Dealing with falls: horseback riding safety tips and techniques


  • Falls are an inherent risk in horseback riding, and knowing how to fall safely can minimize the risk of injuries and increase your riding safety. The roll technique is a technique used to distribute the impact of a fall and protect vital body parts. Here are some safety tips and techniques for dealing with falls:
    • Stay relaxed and avoid stiffening up during a fall.
    • Try to roll and land on your shoulder and roll to your side.
    • Keep your head tucked in to protect your neck.
    • Avoid reaching out to break the fall with your hands.
    • If possible, aim to fall away from the horse’s hooves.

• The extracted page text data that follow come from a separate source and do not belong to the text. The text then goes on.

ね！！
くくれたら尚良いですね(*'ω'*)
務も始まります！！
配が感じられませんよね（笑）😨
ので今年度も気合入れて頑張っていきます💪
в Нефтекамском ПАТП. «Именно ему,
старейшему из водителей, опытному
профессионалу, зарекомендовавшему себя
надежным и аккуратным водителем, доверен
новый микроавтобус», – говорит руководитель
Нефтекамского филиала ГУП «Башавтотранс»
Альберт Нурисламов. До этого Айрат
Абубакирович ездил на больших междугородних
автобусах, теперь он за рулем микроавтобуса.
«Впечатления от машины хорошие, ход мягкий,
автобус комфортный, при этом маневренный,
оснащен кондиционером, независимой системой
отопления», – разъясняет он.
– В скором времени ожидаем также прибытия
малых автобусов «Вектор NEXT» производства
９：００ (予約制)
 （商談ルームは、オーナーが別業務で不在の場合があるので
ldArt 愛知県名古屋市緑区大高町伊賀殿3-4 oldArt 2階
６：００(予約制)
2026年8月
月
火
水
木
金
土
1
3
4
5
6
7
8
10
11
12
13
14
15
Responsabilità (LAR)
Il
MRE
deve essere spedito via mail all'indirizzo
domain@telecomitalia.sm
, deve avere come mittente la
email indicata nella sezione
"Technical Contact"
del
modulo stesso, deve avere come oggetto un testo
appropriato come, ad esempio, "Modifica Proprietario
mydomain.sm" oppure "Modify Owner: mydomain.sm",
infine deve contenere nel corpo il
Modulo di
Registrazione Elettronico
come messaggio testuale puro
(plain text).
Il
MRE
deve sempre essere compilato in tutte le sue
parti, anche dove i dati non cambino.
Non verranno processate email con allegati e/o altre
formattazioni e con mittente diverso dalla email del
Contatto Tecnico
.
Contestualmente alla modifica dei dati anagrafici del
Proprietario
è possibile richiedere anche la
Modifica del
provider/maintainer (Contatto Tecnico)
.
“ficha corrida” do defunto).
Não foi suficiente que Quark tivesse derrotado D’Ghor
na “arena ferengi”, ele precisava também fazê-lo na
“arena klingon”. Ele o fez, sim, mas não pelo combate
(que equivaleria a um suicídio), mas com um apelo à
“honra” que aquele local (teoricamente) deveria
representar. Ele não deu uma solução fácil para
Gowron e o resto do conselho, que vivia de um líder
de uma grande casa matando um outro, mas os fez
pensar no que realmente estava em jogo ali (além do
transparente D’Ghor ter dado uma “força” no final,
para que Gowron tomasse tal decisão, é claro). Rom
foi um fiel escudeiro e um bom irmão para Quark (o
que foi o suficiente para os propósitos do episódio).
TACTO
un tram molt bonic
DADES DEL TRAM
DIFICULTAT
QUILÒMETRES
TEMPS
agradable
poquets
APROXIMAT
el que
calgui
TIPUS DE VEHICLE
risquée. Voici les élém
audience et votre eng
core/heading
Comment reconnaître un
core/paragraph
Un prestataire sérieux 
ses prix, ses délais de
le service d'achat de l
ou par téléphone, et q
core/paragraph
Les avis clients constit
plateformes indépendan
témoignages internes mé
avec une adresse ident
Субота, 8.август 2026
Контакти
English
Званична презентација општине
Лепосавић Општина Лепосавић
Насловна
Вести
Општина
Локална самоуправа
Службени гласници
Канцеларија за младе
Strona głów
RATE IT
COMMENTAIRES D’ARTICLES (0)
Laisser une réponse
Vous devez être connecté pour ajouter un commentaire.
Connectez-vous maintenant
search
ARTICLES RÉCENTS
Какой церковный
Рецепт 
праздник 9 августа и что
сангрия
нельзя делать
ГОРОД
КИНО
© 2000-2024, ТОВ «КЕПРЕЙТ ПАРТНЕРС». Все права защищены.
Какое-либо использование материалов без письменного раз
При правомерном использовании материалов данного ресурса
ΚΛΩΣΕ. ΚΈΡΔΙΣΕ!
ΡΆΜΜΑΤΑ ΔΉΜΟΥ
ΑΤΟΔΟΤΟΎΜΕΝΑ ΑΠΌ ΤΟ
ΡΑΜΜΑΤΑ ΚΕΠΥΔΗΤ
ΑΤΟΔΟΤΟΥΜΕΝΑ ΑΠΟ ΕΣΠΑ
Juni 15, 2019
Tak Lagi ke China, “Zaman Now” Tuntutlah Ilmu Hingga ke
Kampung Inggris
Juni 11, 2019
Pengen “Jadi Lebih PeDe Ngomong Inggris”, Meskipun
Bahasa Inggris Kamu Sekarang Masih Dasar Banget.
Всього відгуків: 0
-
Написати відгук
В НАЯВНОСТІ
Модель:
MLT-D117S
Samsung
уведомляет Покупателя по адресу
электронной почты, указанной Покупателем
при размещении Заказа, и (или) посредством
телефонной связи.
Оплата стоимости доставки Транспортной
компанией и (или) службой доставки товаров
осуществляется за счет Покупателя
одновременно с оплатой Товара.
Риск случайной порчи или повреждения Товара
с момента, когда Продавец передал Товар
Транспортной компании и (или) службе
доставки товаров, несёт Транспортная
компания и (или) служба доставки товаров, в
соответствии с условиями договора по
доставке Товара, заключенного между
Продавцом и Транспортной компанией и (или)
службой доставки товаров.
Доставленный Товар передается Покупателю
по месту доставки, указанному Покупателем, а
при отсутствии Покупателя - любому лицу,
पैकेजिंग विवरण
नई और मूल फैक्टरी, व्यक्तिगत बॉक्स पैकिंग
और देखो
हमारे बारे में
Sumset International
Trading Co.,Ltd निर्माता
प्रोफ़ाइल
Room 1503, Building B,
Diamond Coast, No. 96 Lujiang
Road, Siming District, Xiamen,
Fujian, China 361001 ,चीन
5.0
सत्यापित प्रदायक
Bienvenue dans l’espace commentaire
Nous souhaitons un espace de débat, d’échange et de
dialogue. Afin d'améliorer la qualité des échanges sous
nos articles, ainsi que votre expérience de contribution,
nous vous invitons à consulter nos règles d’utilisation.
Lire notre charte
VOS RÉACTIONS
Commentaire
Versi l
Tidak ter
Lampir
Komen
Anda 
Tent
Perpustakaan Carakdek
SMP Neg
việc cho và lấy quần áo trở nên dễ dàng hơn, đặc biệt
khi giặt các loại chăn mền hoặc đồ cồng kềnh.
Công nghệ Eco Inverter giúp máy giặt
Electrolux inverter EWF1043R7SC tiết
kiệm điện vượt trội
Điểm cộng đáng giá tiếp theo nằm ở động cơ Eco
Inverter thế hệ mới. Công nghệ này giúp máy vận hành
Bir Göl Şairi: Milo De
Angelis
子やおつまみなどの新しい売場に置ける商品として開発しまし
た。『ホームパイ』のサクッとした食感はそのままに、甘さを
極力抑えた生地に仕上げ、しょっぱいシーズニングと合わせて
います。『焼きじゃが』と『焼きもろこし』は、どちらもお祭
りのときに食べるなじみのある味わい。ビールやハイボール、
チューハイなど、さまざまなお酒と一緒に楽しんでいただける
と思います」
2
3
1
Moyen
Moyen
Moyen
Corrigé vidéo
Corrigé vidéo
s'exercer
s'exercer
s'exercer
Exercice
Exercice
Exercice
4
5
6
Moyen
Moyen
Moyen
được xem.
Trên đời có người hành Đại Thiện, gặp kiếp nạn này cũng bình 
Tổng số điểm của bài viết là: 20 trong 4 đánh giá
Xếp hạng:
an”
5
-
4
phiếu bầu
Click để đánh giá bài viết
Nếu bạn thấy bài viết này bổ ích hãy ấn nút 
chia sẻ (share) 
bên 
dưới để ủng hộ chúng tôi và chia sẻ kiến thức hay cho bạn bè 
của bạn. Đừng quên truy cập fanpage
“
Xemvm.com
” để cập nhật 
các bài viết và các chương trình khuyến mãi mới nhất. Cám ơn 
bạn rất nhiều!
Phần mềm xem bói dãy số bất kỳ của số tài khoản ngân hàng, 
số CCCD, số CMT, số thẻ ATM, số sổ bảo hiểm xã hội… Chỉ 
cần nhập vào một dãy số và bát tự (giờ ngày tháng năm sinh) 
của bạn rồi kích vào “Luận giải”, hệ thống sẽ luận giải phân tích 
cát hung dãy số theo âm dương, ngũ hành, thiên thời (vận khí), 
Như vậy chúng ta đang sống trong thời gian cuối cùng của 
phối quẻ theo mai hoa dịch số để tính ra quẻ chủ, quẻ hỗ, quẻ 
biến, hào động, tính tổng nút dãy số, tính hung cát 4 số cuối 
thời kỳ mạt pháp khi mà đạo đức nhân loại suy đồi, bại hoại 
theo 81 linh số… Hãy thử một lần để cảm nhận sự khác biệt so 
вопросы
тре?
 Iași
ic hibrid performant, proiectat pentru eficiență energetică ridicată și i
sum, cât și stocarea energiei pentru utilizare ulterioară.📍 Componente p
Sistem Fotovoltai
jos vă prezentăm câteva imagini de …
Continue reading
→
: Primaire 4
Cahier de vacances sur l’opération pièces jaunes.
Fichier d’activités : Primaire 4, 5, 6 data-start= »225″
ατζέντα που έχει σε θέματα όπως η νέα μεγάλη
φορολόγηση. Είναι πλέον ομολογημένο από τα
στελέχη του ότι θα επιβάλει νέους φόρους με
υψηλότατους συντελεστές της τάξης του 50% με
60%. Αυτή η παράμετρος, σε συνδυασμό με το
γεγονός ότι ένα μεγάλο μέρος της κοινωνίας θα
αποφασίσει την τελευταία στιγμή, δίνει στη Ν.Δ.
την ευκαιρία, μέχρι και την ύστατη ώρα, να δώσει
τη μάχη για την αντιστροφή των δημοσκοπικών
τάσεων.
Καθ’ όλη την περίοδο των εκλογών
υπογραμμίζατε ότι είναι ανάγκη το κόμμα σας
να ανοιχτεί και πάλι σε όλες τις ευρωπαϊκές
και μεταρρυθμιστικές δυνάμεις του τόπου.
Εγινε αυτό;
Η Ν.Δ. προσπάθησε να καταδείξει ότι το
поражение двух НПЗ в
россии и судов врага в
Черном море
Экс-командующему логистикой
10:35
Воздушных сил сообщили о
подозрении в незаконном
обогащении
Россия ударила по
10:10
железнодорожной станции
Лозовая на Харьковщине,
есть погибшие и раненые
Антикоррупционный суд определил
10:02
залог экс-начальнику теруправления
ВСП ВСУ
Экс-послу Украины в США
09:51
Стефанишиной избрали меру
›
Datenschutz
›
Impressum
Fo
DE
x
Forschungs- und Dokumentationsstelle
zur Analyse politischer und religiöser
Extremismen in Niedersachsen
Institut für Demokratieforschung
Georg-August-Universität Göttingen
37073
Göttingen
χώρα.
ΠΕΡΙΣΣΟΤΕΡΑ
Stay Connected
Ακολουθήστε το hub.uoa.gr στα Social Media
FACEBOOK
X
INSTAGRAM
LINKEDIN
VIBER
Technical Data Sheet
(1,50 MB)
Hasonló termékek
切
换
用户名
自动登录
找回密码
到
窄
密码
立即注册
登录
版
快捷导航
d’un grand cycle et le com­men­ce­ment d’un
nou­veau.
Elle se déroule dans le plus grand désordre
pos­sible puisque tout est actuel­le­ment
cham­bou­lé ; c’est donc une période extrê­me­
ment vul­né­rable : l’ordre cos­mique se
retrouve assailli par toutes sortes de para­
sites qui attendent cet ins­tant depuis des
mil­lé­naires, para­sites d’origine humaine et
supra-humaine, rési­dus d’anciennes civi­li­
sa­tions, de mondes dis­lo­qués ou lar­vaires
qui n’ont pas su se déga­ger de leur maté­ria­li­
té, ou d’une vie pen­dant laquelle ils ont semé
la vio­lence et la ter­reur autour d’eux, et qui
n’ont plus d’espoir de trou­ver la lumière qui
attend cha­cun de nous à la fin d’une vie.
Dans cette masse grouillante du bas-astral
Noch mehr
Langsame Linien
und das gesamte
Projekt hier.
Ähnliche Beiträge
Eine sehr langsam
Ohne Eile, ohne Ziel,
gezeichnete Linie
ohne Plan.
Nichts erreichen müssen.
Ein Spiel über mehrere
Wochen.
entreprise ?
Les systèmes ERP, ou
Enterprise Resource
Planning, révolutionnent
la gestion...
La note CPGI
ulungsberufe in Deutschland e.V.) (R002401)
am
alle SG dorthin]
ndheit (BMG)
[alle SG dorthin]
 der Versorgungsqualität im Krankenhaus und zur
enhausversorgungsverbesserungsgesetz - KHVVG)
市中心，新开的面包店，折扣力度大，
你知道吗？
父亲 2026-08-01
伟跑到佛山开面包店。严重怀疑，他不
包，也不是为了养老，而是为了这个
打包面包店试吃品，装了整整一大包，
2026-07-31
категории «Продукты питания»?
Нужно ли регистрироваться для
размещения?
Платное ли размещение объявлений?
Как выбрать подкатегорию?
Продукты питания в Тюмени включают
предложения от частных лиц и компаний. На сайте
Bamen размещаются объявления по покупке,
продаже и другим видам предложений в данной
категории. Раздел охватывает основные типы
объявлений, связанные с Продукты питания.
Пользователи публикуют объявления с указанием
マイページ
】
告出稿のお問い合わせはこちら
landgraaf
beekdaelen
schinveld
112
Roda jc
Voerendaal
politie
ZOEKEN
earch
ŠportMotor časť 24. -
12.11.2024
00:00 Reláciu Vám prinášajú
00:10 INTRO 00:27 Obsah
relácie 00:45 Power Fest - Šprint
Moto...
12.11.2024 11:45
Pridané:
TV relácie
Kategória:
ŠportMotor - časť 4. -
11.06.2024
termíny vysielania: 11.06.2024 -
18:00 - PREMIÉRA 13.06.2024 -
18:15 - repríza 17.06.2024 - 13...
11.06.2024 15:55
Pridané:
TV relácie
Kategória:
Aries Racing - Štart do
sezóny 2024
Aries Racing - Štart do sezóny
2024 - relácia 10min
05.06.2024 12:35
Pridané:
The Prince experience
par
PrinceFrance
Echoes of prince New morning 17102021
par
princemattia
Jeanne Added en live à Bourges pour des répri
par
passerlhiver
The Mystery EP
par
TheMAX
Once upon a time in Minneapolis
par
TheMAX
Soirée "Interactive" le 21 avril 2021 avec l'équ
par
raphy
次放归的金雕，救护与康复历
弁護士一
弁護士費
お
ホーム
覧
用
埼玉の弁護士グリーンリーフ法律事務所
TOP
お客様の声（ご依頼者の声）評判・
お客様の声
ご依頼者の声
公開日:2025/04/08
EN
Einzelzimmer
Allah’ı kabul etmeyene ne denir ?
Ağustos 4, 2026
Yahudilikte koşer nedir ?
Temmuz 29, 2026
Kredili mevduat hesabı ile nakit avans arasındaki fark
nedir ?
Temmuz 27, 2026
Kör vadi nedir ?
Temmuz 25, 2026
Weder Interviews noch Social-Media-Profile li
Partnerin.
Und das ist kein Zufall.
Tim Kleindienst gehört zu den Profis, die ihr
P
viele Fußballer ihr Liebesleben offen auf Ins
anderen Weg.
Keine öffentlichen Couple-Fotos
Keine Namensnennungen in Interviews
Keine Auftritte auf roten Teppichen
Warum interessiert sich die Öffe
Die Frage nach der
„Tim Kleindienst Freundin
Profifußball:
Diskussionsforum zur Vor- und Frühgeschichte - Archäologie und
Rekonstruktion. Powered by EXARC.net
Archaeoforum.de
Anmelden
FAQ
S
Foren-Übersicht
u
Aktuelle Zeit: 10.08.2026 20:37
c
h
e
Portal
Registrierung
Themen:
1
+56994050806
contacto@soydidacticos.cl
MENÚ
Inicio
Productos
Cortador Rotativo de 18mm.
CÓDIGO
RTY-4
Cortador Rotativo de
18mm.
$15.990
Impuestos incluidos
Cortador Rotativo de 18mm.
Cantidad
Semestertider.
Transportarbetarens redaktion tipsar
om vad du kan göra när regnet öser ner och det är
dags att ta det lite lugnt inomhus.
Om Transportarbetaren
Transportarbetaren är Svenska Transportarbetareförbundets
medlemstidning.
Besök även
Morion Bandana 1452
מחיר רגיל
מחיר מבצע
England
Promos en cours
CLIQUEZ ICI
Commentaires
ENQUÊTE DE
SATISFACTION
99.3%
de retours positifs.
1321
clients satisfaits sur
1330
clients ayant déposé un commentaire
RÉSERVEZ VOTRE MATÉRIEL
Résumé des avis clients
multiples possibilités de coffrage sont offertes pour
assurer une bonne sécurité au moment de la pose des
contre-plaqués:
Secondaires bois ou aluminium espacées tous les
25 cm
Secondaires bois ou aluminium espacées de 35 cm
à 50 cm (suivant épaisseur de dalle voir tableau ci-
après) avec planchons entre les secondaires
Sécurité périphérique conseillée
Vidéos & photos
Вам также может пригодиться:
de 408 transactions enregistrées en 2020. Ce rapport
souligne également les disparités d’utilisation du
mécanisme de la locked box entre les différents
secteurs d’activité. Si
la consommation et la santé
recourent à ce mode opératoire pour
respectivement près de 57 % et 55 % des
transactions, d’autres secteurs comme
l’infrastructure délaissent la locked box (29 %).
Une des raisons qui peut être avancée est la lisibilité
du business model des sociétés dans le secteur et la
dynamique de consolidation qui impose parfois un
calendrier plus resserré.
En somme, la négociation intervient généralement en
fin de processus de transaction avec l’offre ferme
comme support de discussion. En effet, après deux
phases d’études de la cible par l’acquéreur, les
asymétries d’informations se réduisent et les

  • Remember, it is crucial to wear appropriate safety gear and seek medical attention if needed after a fall. The old adage about “getting back on right away” is total bunk and ignores rider and horse safely – both mental and physical. If a trainer ever tells you otherwise, consider that a huge red flag.


Post-ride care and safety


  • Your grooming shouldn’t end when your ride does. There are a few more things to help your horse stay safe. And you! Take care of yourself, too, after a ride.


Proper cool-down and riding safety practices for your horse


  • Properly cooling down your horse after a ride is crucial for their well-being and safety. Gradually reduce the intensity of the exercise to allow the horse’s heart rate and breathing to return to normal. Walk your horse for a few minutes to promote circulation and prevent muscle stiffness.


  • Monitoring the horse’s temperature, heart rate, and overall demeanor can help identify potential issues and ensure their safety and comfort. Tracking your horse’s heart rate is one way to track their fitness. After a ride, record the time it takes for your horse’s heart rate to return to normal. As your horse’s fitness increases, this recovery time reduces.


  • Offer water and allow the horse to rest in a well-ventilated area. It’s an absolute myth that you shouldn’t offer water after a ride! You need some, and your horse does, too!


horse sport boots on chestnut horse


Checking for Injuries After the Ride


  • Horses are masters of getting injured – big and small. After a ride, its time to cool off your horse and then check their entire body for weird stuff they can pick up. Some things to look for are:


    • Heat or swelling in the legs
    • Cuts or scrapes
    • limping or stiffness
    • Anything new that wasn’t there yesterday
    • The same goes for you – stretch and care for your body after a ride.


Read this for more info on post-exercise leg care


Remember, safety is key to enjoying the beauty and thrill of horseback riding.